The aim of this project is to enhance human-robot collaboration through the development of a user-friendly system that creates an inclusive environment. Text-to-speech (TTS) and speech-to-text (STT) systems enable humans and robots to communicate in anintuitive and engaging way.


One major issue was that the human participant did not fully understand the instructions and was unsure of what actions to take. Nevertheless, this is not the only case that we have encountered. Collaborating with robots could be quite intimidating for the majority of the people, and as a result, it tends to lead to a large gap in the development of new workflows or technologies. While robots can be useful in many disciplines, becoming a robot professional requires a considerable amount of training.

To address these challenges, we developed a program to assist the user more effectively. This program provides clear, step-by-step instructions to the human participant and allows the user to give commands to the robot, such as continuing the task, stopping the process, or asking for help if needed. This solution improved the collaboration between the human and the robot, ensuring a smoother and more efficient task execution.

Workflow Overview

This system is designed to facilitate interaction between a user and a robotic system by integrating speech recognition, text-to-speech (TTS), and MQTT communication between the two. The system consists of three main components: audio input from a microphone, processing of speech commands, and publishing responses to an MQTT broker via the MQTT protocol.

The following diagram illustrates how a user interacts with a robotic operation using voice commands. A microphone is used to record the user’s voice. Through a speech-to-text process, PyAudio captures audio input and converts it into text.

By using MQTT, a messaging protocol, this text data is streamed to a broker, which serves as an intermediary, forwarding it to the desired destination. With Grasshopper, a visual programming language, the received text is interpreted and a custom robotic operation is triggered based on the commands.

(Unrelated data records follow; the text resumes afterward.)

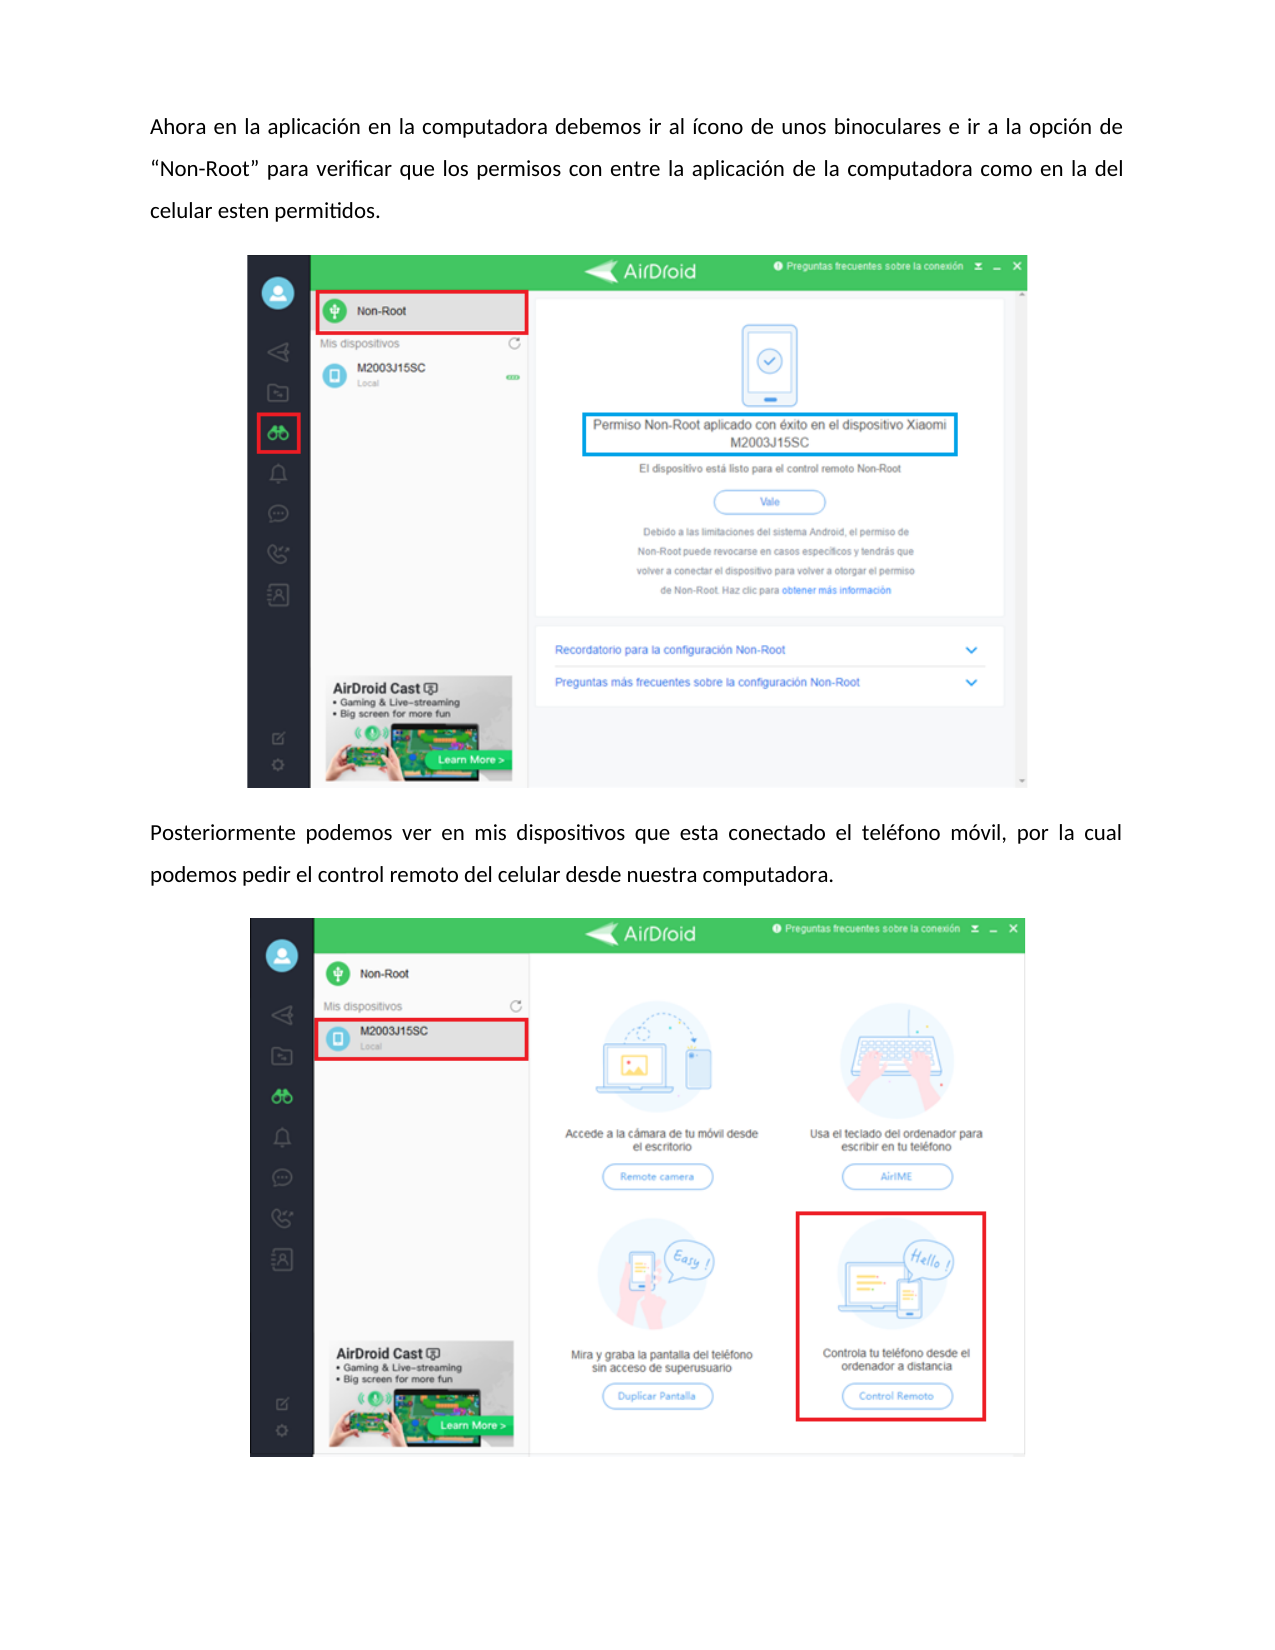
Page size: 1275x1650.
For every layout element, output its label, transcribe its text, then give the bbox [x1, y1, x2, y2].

text Ahora en la aplicación en la computadora debemos ir al ícono de unos binoculares e ir a la opción de “Non-Root” para verificar que los permisos con entre la aplicación de la computadora como en la del celular esten permitidos. [150, 112, 1125, 224]
text Posteriormente podemos ver en mis dispositivos que esta conectado el teléfono móvil, por la cual podemos pedir el control remoto del celular desde nuestra computadora. [150, 818, 1125, 888]
picture [247, 255, 1028, 788]
picture [250, 918, 1025, 1457]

Robots execute tasks and provide feedback to users. User feedback is converted from text to speech and played back as audio. The system responds differently depending on the situation. If there are errors or issues, it may respond with, “What’s wrong? Do you need help you non-robotic being?” or “Need a hand? Unfortunately, I’m a robotic arm and not a hand”

User interaction can be intuitive and efficient through natural speech control and spoken feedback.


In the system, commands are received from the user, which are represented by different strings (Str) such as “START,” “STOP,” “CONTINUE,” “YOUR TURN,” and “HELP.” Each command is interpreted by the robot in a specific manner.

  • If the “START” command is sent by the user, the robot checks a condition (True/False) and starts the program if it is true.
  • When the robot is given the “STOP” command, it checks another condition. The program is terminated if this condition is true.
  • A robot that is using the “CONTINUE” command will continue the previous step if the condition is met.
  • A pick-and-place operation is initiated by the “YOUR TURN” command. It proceeds to the next step if the condition is true.
  • A robot checks the condition when the user requests “HELP,” and, if it is true, alerts a human to take action.

A loop of interaction between these commands and their corresponding behaviors ensures that the robot can perform tasks and respond appropriately to different commands.


It was exciting for us to see how intuitive controlling the robot could be using our voice and how we can really create an inclusive environment. In spite of the fact that the overall system was working, we needed to test it with a large number of users to improve not only its capabilities of speech recognition, but also to identify new features to add that would improve it, such as pointing to specific blocks to move if the user feels lost. Additionally, this workflow could be implemented in different contexts of design and evaluated.